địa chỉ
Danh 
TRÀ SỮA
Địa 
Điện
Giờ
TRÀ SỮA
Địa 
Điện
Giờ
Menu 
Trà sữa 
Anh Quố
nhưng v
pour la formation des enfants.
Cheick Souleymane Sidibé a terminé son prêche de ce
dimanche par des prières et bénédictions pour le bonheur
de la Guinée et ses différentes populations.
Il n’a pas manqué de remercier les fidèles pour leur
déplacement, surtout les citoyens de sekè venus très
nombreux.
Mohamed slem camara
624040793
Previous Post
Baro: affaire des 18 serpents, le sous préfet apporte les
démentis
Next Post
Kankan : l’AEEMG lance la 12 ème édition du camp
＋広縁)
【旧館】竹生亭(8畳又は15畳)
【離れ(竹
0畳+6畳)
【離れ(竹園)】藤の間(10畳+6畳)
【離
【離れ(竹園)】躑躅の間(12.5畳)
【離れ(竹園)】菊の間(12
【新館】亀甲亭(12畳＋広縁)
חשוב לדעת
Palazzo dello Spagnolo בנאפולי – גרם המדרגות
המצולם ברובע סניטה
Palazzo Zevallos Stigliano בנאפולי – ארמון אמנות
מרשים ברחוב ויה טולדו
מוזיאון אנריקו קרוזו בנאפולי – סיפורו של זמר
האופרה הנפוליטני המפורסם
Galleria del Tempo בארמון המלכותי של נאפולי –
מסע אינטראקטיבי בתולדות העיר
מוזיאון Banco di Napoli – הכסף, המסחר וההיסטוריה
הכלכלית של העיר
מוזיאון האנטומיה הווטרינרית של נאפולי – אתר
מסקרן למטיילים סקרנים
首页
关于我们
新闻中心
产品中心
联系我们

* * *

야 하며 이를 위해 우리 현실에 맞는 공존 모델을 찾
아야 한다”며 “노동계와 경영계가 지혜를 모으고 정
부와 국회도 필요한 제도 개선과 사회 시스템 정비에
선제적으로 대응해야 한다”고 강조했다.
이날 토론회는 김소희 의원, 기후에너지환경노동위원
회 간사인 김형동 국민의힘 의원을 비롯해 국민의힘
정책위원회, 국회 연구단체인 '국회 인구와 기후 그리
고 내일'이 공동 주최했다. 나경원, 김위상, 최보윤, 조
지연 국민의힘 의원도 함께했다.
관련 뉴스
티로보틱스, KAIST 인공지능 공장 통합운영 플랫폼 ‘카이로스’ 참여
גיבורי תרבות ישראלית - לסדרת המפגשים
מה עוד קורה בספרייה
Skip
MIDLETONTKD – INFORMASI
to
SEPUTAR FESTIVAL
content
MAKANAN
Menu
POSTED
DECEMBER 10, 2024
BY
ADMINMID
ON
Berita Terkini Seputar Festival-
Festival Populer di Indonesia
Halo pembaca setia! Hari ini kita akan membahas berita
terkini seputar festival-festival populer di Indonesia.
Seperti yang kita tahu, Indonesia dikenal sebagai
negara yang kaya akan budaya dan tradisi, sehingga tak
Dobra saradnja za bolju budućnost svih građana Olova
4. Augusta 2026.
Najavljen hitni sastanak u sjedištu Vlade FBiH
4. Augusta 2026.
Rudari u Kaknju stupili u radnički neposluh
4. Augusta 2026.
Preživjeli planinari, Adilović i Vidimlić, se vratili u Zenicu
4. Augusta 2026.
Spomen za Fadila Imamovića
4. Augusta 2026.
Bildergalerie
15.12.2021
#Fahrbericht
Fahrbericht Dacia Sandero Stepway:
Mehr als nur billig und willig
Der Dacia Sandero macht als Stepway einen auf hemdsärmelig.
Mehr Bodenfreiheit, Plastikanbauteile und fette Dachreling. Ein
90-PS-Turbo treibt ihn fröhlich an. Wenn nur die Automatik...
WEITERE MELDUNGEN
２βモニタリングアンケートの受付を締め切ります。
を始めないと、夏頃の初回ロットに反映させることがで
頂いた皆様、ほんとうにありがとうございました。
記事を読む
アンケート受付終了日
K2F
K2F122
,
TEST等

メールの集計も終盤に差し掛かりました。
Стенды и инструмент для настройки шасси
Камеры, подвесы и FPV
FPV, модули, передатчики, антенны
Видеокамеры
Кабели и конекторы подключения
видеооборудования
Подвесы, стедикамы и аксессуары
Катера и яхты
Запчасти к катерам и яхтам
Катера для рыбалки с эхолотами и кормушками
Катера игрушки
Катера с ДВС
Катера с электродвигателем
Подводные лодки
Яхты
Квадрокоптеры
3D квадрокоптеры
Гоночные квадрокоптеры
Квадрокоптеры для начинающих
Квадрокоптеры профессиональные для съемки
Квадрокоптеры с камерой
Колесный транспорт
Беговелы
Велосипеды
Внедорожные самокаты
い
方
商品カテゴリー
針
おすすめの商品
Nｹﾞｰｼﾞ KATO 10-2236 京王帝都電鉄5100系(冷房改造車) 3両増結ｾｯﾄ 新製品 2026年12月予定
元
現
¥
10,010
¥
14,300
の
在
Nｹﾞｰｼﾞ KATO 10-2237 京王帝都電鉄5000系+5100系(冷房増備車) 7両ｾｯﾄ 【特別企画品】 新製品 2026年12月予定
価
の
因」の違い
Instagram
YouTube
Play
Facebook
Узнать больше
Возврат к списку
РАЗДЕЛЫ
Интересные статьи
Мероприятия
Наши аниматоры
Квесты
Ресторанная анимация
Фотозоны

## TASK DESCRIPTION
Please rewrite the material from the line with "야 하며 이를 위해 우리 현실에 맞는 공존 모델을 찾" up to and including the line with "Видеокамеры", putting "Renault" in place of "Dacia" and leaving everything else unchanged.

## RESPONSE FOR THIS EXERCISE
야 하며 이를 위해 우리 현실에 맞는 공존 모델을 찾
아야 한다”며 “노동계와 경영계가 지혜를 모으고 정
부와 국회도 필요한 제도 개선과 사회 시스템 정비에
선제적으로 대응해야 한다”고 강조했다.
이날 토론회는 김소희 의원, 기후에너지환경노동위원
회 간사인 김형동 국민의힘 의원을 비롯해 국민의힘
정책위원회, 국회 연구단체인 '국회 인구와 기후 그리
고 내일'이 공동 주최했다. 나경원, 김위상, 최보윤, 조
지연 국민의힘 의원도 함께했다.
관련 뉴스
티로보틱스, KAIST 인공지능 공장 통합운영 플랫폼 ‘카이로스’ 참여
גיבורי תרבות ישראלית - לסדרת המפגשים
מה עוד קורה בספרייה
Skip
MIDLETONTKD – INFORMASI
to
SEPUTAR FESTIVAL
content
MAKANAN
Menu
POSTED
DECEMBER 10, 2024
BY
ADMINMID
ON
Berita Terkini Seputar Festival-
Festival Populer di Indonesia
Halo pembaca setia! Hari ini kita akan membahas berita
terkini seputar festival-festival populer di Indonesia.
Seperti yang kita tahu, Indonesia dikenal sebagai
negara yang kaya akan budaya dan tradisi, sehingga tak
Dobra saradnja za bolju budućnost svih građana Olova
4. Augusta 2026.
Najavljen hitni sastanak u sjedištu Vlade FBiH
4. Augusta 2026.
Rudari u Kaknju stupili u radnički neposluh
4. Augusta 2026.
Preživjeli planinari, Adilović i Vidimlić, se vratili u Zenicu
4. Augusta 2026.
Spomen za Fadila Imamovića
4. Augusta 2026.
Bildergalerie
15.12.2021
#Fahrbericht
Fahrbericht Renault Sandero Stepway:
Mehr als nur billig und willig
Der Renault Sandero macht als Stepway einen auf hemdsärmelig.
Mehr Bodenfreiheit, Plastikanbauteile und fette Dachreling. Ein
90-PS-Turbo treibt ihn fröhlich an. Wenn nur die Automatik...
WEITERE MELDUNGEN
２βモニタリングアンケートの受付を締め切ります。
を始めないと、夏頃の初回ロットに反映させることがで
頂いた皆様、ほんとうにありがとうございました。
記事を読む
アンケート受付終了日
K2F
K2F122
,
TEST等

メールの集計も終盤に差し掛かりました。
Стенды и инструмент для настройки шасси
Камеры, подвесы и FPV
FPV, модули, передатчики, антенны
Видеокамеры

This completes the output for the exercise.